January 2014 / Volume 66 / Issue 1|
Up-front payment is required
By Keith Jennings
Happy New Year! I hope that 2013 was a profitable year for your shop and that 2014 starts out on a positive note as well.
As I reflect on the ups and downs of the previous 12 months, the “classroom of reality” continues to educate me and my team. As a result, we created a list of goals for 2014. The first item on our list, and the one I’ll discuss here, is the objective of tightening our shop’s credit policy by doing something really crazy—working only with customers that pay invoices in a timely fashion. This is because slow-payers cause us to spend an inordinate amount of time and energy attempting to collect money for work we performed on time and to specification. Really, why the need to hound them? Frequent excuses include: “We didn’t get the invoice, so please resend it;” “Our bookkeeper has been sick;” and “It’s not in my system.” These and other delay tactics are tiring and distracting to deal with month after month.
When analyzing our 2013 sales, I noticed about 40 of our 200 customers had constant payment issues. About half of the 40-customer group were existing accounts we have attempted to work with and have chosen to tolerate, while the others were new accounts that we quoted and accepted work from in an effort to grow and diversify.
To ensure new accounts are profitable, we carefully review their requirements before saying yes. We’ve improved our screening process over the years and decline a sizable number of inquiries, but we still accept new customers if the jobs are within our capabilities and we believe the customers have future potential, or if they’re willing to pay upon completion.
Usually, the first order with a new customer is a fire drill, likely involving erroneous part drawings and a promise that getting them out of this bind will result in more business. Too frequently, the new work takes a long time to quote, disrupts the normal schedule and consumes valuable engineering, production and QC time, only to end up causing a hassle with the customer about paying their invoice later.
Under our new policy, prospective customers that are in a major bind and require urgent delivery get a different response: We’ll take the job but will not accept any open payment terms.

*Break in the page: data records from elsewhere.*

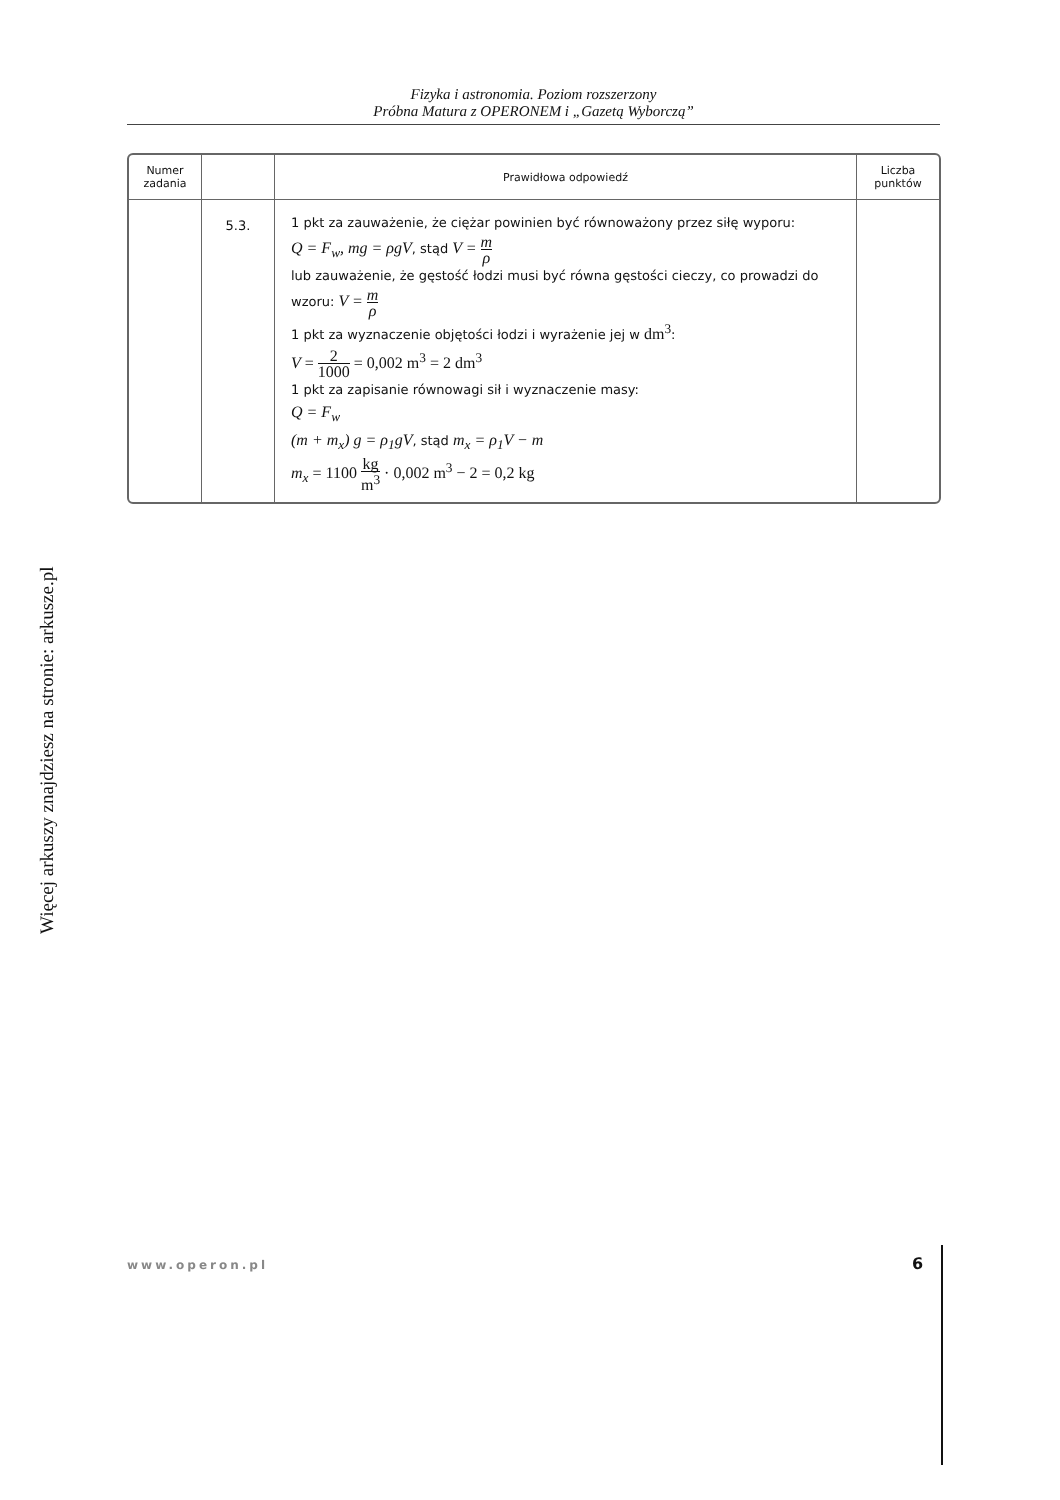Fizyka i astronomia. Poziom rozszerzony
Próbna Matura z OPERONEM i „Gazetą Wyborczą”
| Numer zadania | | Prawidłowa odpowiedź | Liczba punktów |
| --- | --- | --- | --- |
| | 5.3. | 1 pkt za zauważenie, że ciężar powinien być równoważony przez siłę wyporu: Q = F<sub>w</sub>, mg = ρgV , stąd V = m ρ lub zauważenie, że gęstość łodzi musi być równa gęstości cieczy, co prowadzi do wzoru: V = m ρ 1 pkt za wyznaczenie objętości łodzi i wyrażenie jej w dm<sup>3</sup> : V = 2 1000 = 0,002 m<sup>3</sup> = 2 dm<sup>3</sup> 1 pkt za zapisanie równowagi sił i wyznaczenie masy: Q = F<sub>w</sub> (m + m<sub>x</sub>) g = ρ<sub>1</sub>gV , stąd m<sub>x</sub> = ρ<sub>1</sub>V − m m<sub>x</sub> = 1100 kg m<sup>3</sup> · 0,002 m<sup>3</sup> − 2 = 0,2 kg | |
Więcej arkuszy znajdziesz na stronie: arkusze.pl
www.operon.pl 6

Unless a new customer is prepared to pay immediately via credit card or check, we no longer jeopardize our regular workload with rush jobs from such a customer. These kinds of jobs tend to create stress and tension amongst the staff as they try to work in new business. If we’re going to jump through hoops, our payment expectations must be met or the job won’t run.
This doesn’t mean we’re so swamped that we don’t want new business. I’ve regularly written about the importance of growing our company and intend to follow a controlled-growth path. However, unless payment is made up front, we’ll focus instead on jobs from the top accounts that pay their invoices on time. Of course, if that new customer turns into a good one by providing us with steady business, we’ll be glad to change the payment terms, but until then it’s “cash on the barrel.”